The Linux kernel driver for the ext4 filesystem only handles filesystems with a block size between 512 and PAGE_SIZE. On the common PC architectures x86_64 (64bit) and i386 (32bit), PAGE_SIZE is 4096 (4K). The filesystem on the WD MyBook Live hard disk has a block size of 65536 (64K), though, suggesting the WD MyBook Live comes with a CPU with a PAGE_SIZE of 65536.

So we cannot use the Linux kernel driver to read that ext4 filesystem on a normal PC/laptop.

Fortunately however, the userspace implementation libext2fs (used by debugfs(8)) is not limited by the kernel’s PAGE_SIZE and can therefore read the filesystem.

Update 2016-09-10: Chris Turchin suggests an even cooler approach: using the fuse driver for ext3 which allows mounting the filesystem like you mount any normal filesystem. I have not tried this fuse based approach, but the idea sounds quite promising and I will definitely follow up on it when I next find myself confronted with a 64K block size ext4 filesystem on a system with a smaller PAGE_SIZE. The following text still describes the steps I followed in 2012 to read the data off the disk using debugfs(8)/libext2fs.

What you need

  • Tools to extract the disk from the NAS enclosure

  • PC/laptop running a reasonably recent version of Linux (GPT support required)

  • A way to attach the disk from the NAS enclosure to that PC/laptop (e.g. SATA cable, USB enclosure + USB cable, etc.)

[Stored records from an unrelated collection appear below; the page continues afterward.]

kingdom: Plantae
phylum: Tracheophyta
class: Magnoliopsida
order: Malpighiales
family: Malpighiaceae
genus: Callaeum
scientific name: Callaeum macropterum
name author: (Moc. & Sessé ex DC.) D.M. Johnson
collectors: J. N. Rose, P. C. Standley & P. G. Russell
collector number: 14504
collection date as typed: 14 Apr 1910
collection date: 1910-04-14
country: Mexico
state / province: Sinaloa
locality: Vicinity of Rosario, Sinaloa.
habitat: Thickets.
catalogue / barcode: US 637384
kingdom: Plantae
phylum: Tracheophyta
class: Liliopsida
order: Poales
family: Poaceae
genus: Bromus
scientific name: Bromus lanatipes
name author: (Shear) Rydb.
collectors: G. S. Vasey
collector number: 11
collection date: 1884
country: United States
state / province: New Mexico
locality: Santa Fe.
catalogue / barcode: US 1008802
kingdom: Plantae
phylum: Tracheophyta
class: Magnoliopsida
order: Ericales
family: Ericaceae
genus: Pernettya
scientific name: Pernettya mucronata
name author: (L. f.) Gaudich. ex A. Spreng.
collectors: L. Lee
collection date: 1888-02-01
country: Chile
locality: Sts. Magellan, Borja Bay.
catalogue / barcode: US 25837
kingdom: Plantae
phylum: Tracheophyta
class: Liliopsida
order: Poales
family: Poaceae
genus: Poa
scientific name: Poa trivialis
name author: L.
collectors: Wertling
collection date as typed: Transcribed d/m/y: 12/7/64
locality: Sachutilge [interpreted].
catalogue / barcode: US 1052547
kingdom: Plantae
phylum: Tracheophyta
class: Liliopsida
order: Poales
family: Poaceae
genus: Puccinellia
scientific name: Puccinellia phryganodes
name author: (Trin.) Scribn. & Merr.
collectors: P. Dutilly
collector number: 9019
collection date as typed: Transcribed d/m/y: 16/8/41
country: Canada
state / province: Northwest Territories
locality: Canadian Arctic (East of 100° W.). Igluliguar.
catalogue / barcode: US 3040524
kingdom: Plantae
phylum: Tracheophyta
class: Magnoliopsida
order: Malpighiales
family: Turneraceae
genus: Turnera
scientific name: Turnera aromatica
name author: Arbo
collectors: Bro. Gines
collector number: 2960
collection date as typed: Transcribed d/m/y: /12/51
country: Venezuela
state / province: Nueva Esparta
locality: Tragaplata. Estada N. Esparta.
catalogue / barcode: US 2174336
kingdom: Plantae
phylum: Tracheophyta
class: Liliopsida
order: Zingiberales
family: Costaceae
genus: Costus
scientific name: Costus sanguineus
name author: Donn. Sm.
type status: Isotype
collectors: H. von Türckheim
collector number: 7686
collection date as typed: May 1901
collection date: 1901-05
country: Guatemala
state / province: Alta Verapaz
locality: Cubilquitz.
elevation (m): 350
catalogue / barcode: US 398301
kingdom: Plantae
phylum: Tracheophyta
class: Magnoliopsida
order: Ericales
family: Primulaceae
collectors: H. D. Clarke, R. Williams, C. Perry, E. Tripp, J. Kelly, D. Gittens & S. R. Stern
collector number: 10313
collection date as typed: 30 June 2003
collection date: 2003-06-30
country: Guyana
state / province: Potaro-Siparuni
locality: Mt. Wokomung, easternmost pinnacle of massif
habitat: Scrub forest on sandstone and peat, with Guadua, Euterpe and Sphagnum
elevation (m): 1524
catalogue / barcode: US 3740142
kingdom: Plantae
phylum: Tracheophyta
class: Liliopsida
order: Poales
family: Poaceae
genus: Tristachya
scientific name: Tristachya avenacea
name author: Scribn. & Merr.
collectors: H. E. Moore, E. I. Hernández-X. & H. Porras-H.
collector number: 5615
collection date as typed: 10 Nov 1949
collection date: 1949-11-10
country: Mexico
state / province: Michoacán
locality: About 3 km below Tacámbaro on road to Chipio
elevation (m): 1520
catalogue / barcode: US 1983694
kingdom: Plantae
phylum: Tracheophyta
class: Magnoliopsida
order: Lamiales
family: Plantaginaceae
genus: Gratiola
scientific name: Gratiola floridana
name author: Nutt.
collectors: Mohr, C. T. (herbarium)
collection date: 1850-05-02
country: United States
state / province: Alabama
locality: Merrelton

  • Sufficient amount of free storage space on the PC/laptop to hold a copy of all data from the NAS disk. Caution: This might amount to several TB.

What you do

  • Extract the disk from the NAS enclosure and connect it to your PC/laptop.

  • Create a new empty directory mkdir /path/to/saved-stuff on the free storage space where you will store the copy of the rescued data.

  • Run debugfs /dev/sdg4 (your device name will vary).

  • Inside debugfs(8), run the ls command to verify that you can see the shares directory. You can also look into the shares directory with the ls shares command.

  • Inside debugfs(8), run the rdump command as follows: rdump shares /path/to/saved-stuff. This will copy all the data from the shares directory on the disk from the NAS to your local free space as /path/to/saved-stuff/shares/.

  • Wait until the copying has finished. This will take many many hours if you have a lot of data to transfer, especially if you have the disk connected via USB 2.0.

A few unsorted remarks

  • sfdisk -l shows the primary partitions as if they were actual device names. As the disk uses GPT, these partition names have nothing in common with the actual device names.

  • According to the kernel sources, a PAGE_SIZE of 65536 is supported by the following architectures: ia64, mips, parisc, powerpc, sh, sparc. So you might also be successful running a mips64 Linux distribution inside qemu-mips and mounting the filesystem.

  • After unsoldering the sheetmetal shielding cage on the MyBook Live sytem board, I can identify the SOC to be an Applied Micro APM82181 (APM82181 product details). This appears to be a PowerPC based chip specifically designed for NAS applications.